Fayre sat back in his chair and contemplated his handiwork. He did not seem to have got very far. Then he picked up his pencil again.
“May as well go through the lot of them,” he muttered, out of patience with his own futility.
“Miss Allen. Was writing letters in her study at Greycross at six o’clock. Motive: None, unless her disapproval of her sister’s mode of life amounted to insanity. Does not impress one as a person likely to go to extremes. Note: Find out whether she benefits to any extent financially by her sister’s death, also whether she was seen by any of the servants at Greycross round about six o’clock.”
While he was in the act of writing the last entry Kean’s words at the hotel recurred to his mind: “Why ‘the man’?” Had he had Miss Allen in his thoughts then, Fayre wondered?
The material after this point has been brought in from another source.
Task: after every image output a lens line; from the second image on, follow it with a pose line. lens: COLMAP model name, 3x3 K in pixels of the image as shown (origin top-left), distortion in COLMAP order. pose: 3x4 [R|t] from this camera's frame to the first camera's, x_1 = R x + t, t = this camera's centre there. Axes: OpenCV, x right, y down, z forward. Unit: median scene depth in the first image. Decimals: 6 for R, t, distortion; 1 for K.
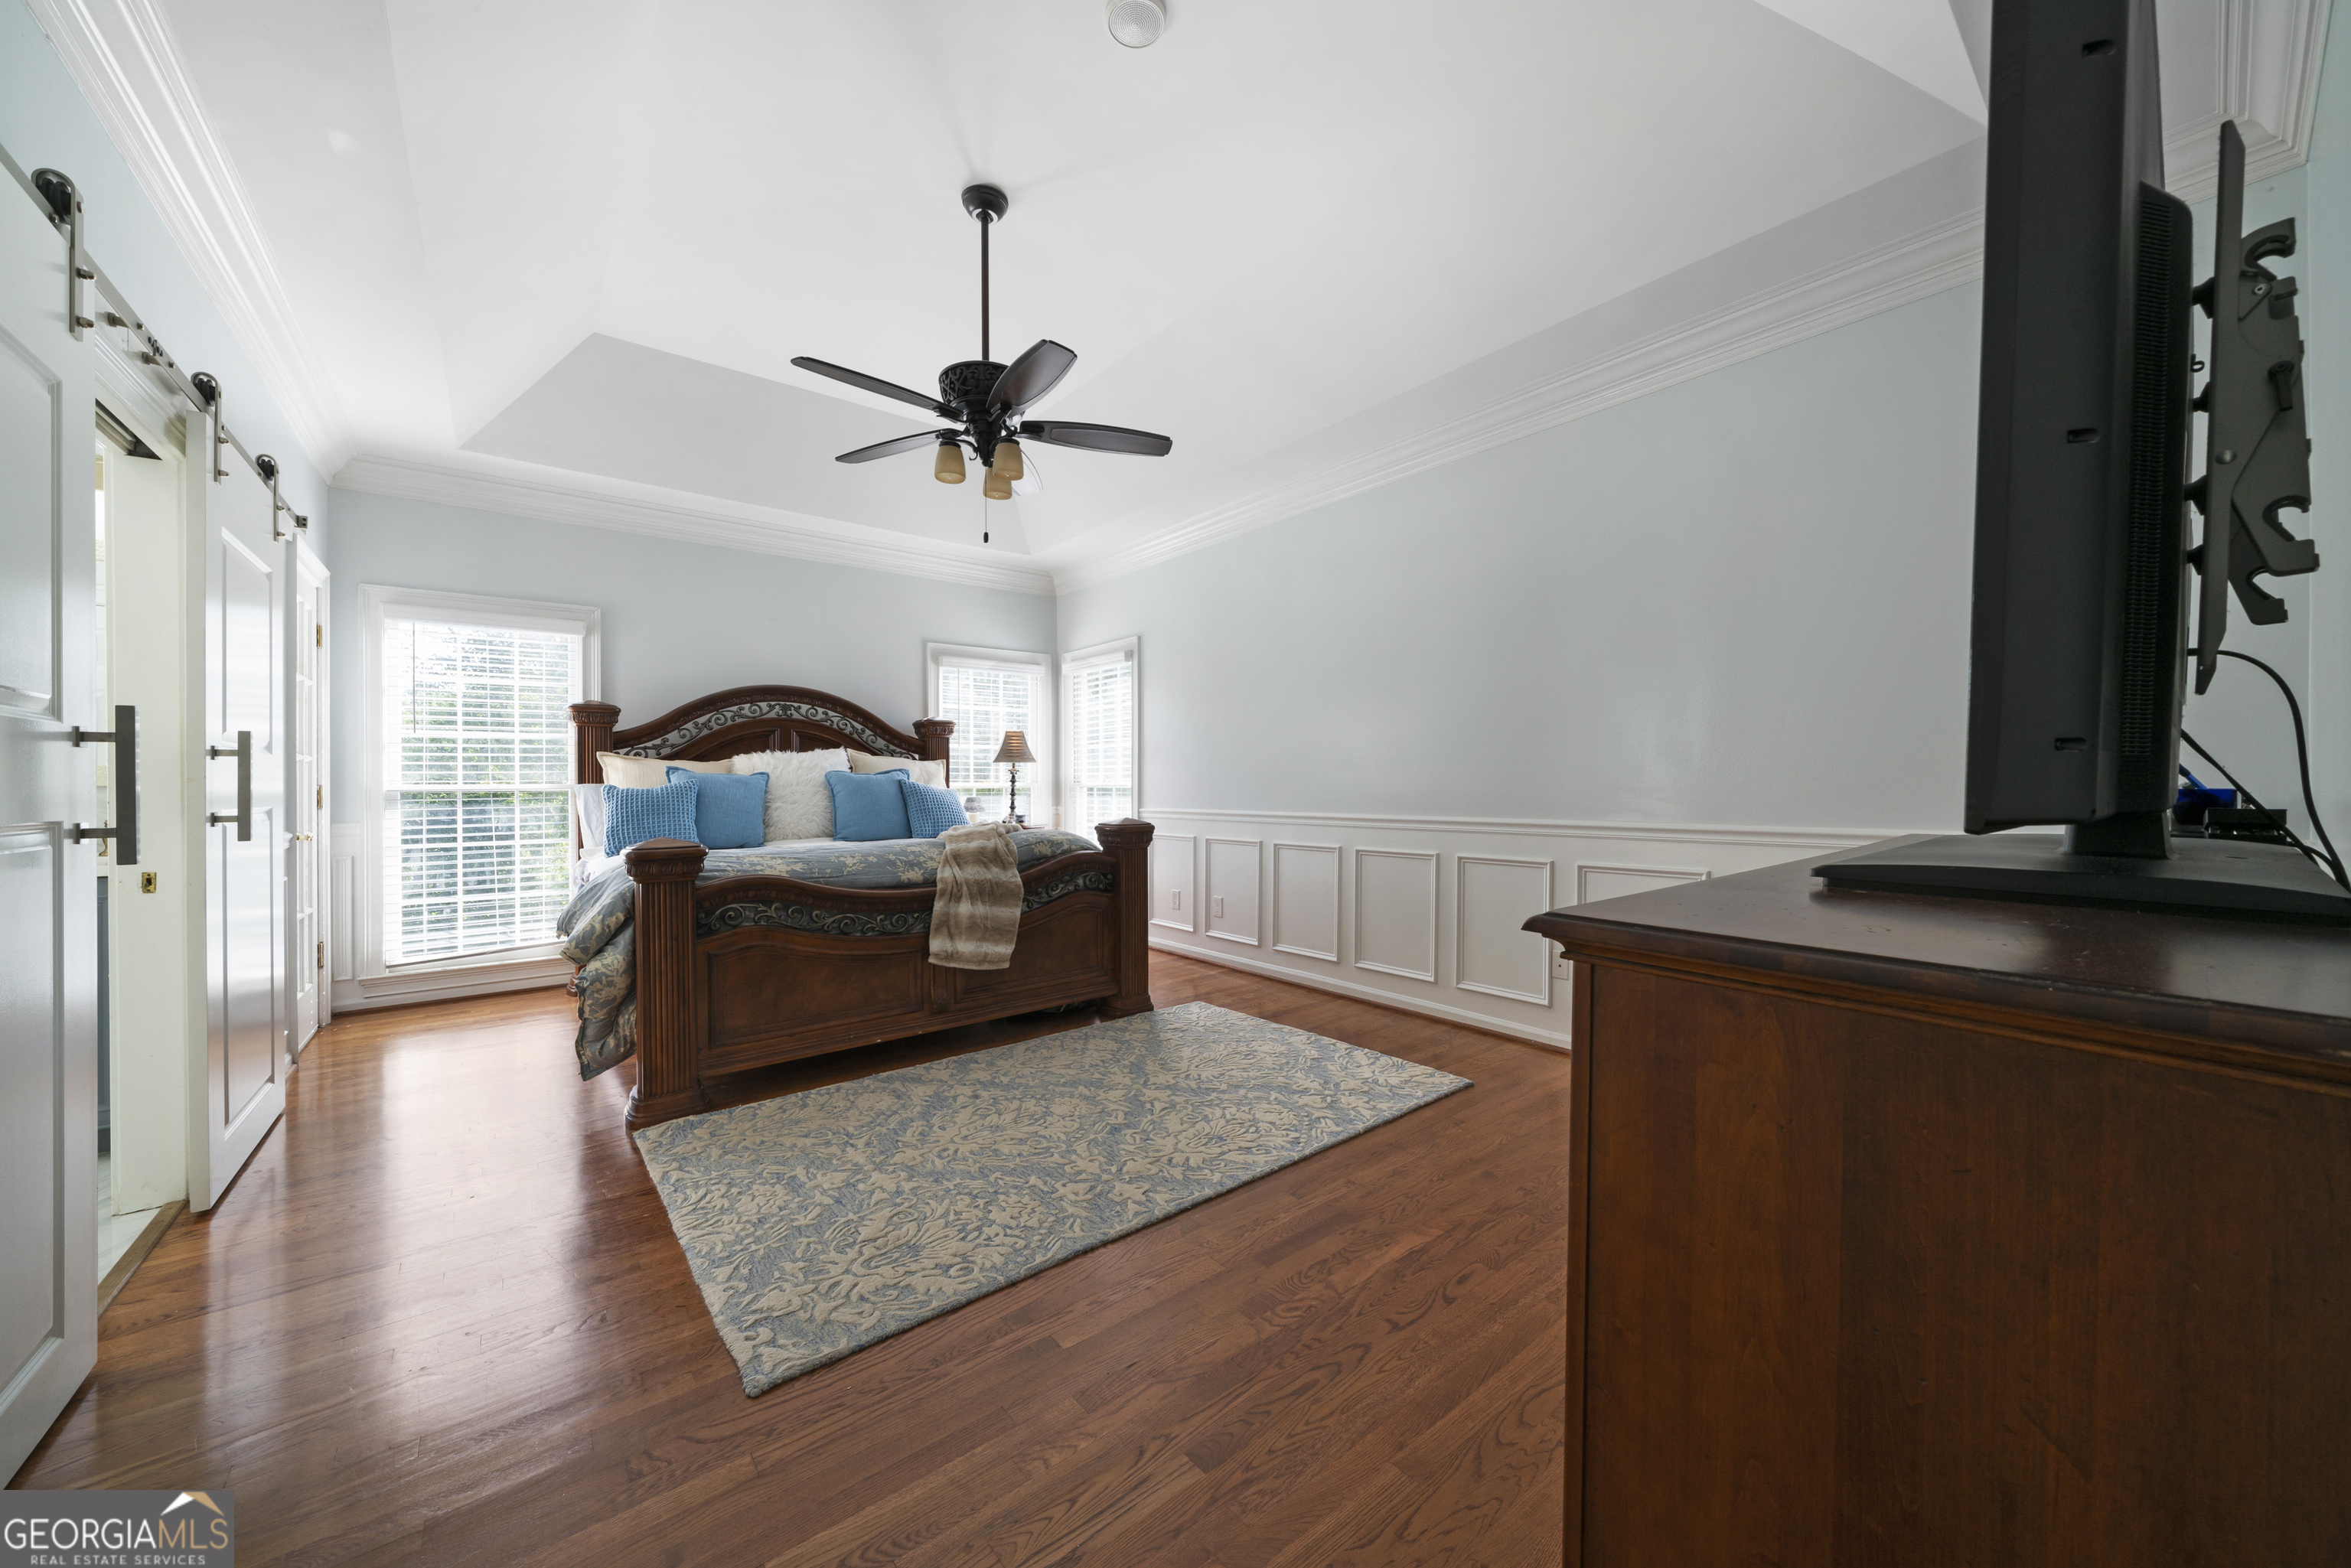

He sat over the fire for a long time, his thoughts busy with the problem of Miss Allen. He recalled her emphatic denial that her sister had ever had any dealings with John Leslie, her letter to Cynthia. Kean’s suggestion that Mrs. Draycott might have died at the hand of a woman had come hot on his return from his visit to Miss Allen. Fayre wished with all his heart that he had been present at that interview. What had she told him?
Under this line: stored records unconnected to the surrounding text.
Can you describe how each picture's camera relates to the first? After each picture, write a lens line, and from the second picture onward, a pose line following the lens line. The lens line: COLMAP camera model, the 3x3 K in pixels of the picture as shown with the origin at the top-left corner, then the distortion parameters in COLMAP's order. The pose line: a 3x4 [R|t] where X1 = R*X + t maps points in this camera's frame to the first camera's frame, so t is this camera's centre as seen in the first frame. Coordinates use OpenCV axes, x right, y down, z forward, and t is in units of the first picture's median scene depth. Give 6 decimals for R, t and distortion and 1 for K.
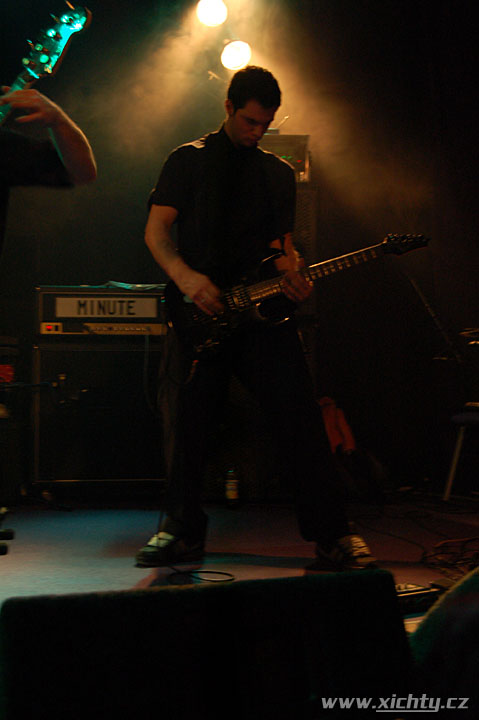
lens RADIAL K [[880.0, 0, 239.2], [0, 880.0, 359.5], [0, 0, 1]] dist [0.002102, 0.000000]
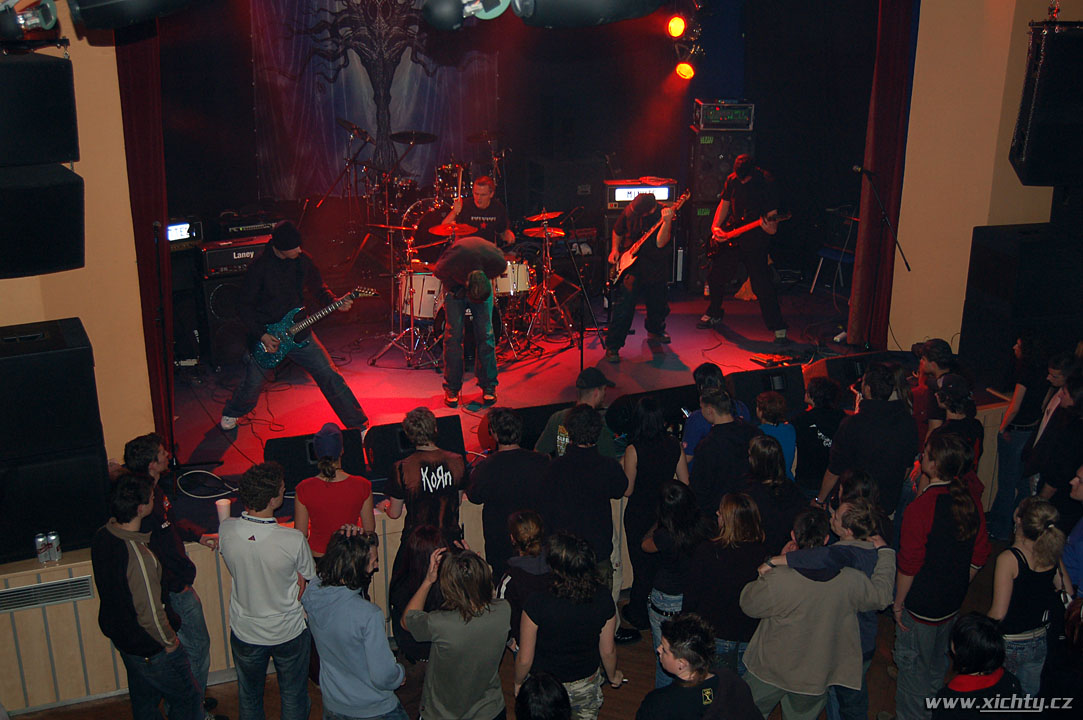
lens RADIAL K [[1196.1, 0, 535.1], [0, 1196.1, 364.7], [0, 0, 1]] dist [-0.045540, 0.000000]
pose [[0.999930, -0.002005, 0.011687, -0.416228], [-0.002165, 0.938174, 0.346158, -0.615418], [-0.011659, -0.346159, 0.938103, -1.559644]]
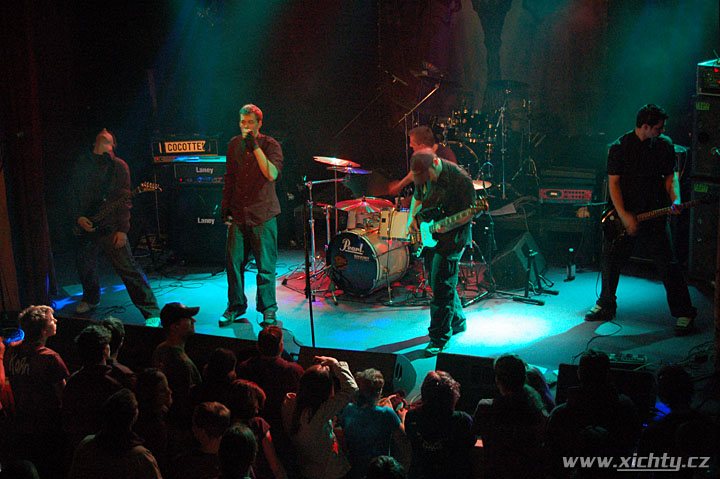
lens RADIAL K [[1180.5, 0, 361.8], [0, 1180.5, 240.0], [0, 0, 1]] dist [-0.149010, 0.000000]
pose [[0.741334, 0.150530, -0.654037, 0.971367], [0.058639, 0.956268, 0.286555, -0.605224], [0.668570, -0.250785, 0.700087, -1.015815]]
As he dressed for dinner he was conscious of a growing resentment against Kean. The more he pondered on his manner at the hotel, the more he suspected that Kean had discovered something of importance at Miss Allen’s, something, Fayre told himself with growing exasperation, that to-morrow he would pass on as a matter of course to Leslie’s solicitor. He did not blame Kean. He knew him well enough by now to accept his methods, however annoying and inhuman they might seem; but there was a streak of obstinacy in Fayre’s nature which responded to just such treatment as he had received from his old friend and he felt more than ever determined to take a hand in the game. He had offered to meet Grey, the solicitor, at the station and Kean had not demurred. He made up his mind to get as much out of him as possible and then work on his own lines. He realized that these were disconcertingly vague, so far.
The events of the next morning, however, opened out a possible field of action. Crossing the hall, he ran into Dr. Gregg on his way to visit Lady Kean. The doctor’s greeting was curt, but friendly.
“Have you heard that they’ve got our friend, the tramp, who was at the farm that night?” he said. “The police seem to have moved fairly quickly, for once.”